WORK TASK: Taking the line that contains "right shoulder: (485, 401)" as the first and the final line of the records as the last, write out every line between them exactly, ends included, and nothing else.

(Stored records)
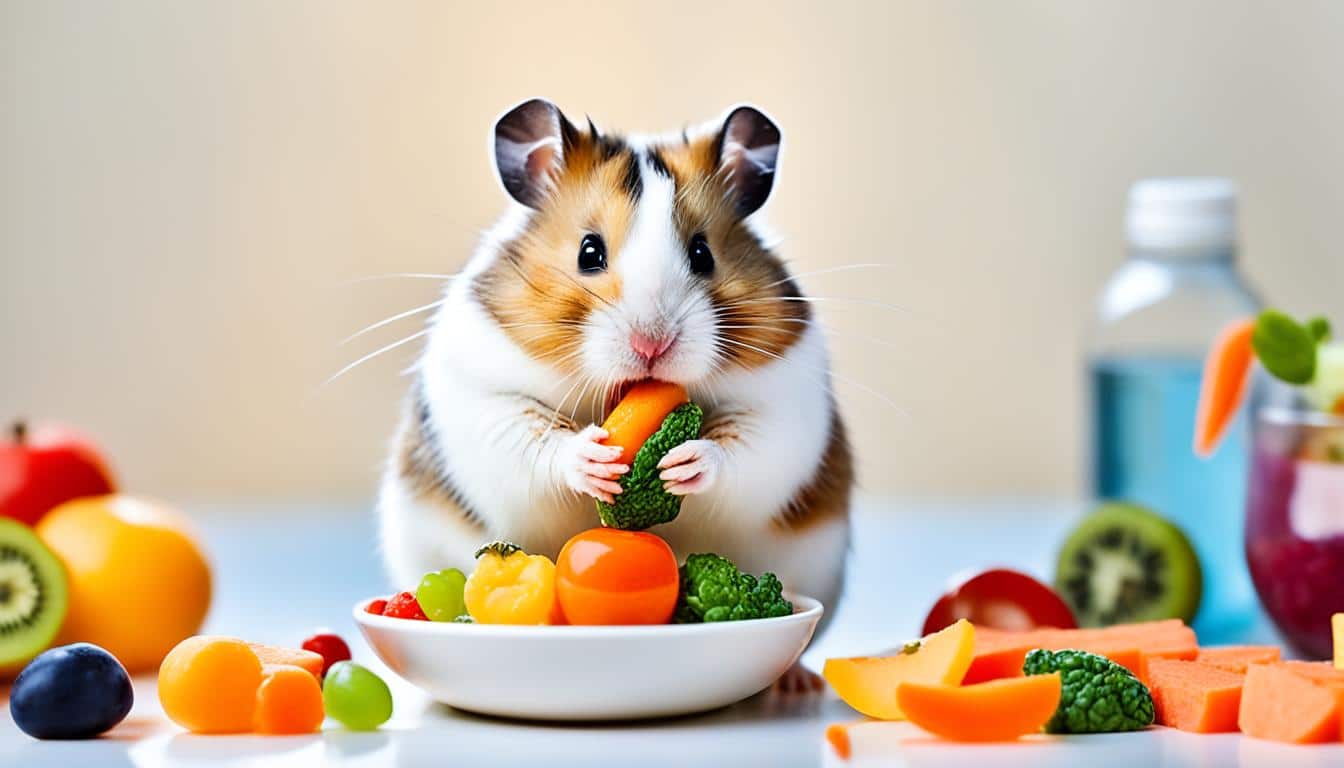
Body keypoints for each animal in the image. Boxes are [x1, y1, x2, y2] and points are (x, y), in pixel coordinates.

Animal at [378, 98, 853, 632]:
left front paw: (681, 462)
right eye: (589, 251)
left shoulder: (784, 409)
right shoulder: (485, 401)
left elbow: (738, 450)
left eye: (702, 253)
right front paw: (595, 460)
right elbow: (534, 440)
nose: (652, 345)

SOLUTION:
right shoulder: (485, 401)
left elbow: (738, 450)
left eye: (702, 253)
right front paw: (595, 460)
right elbow: (534, 440)
nose: (652, 345)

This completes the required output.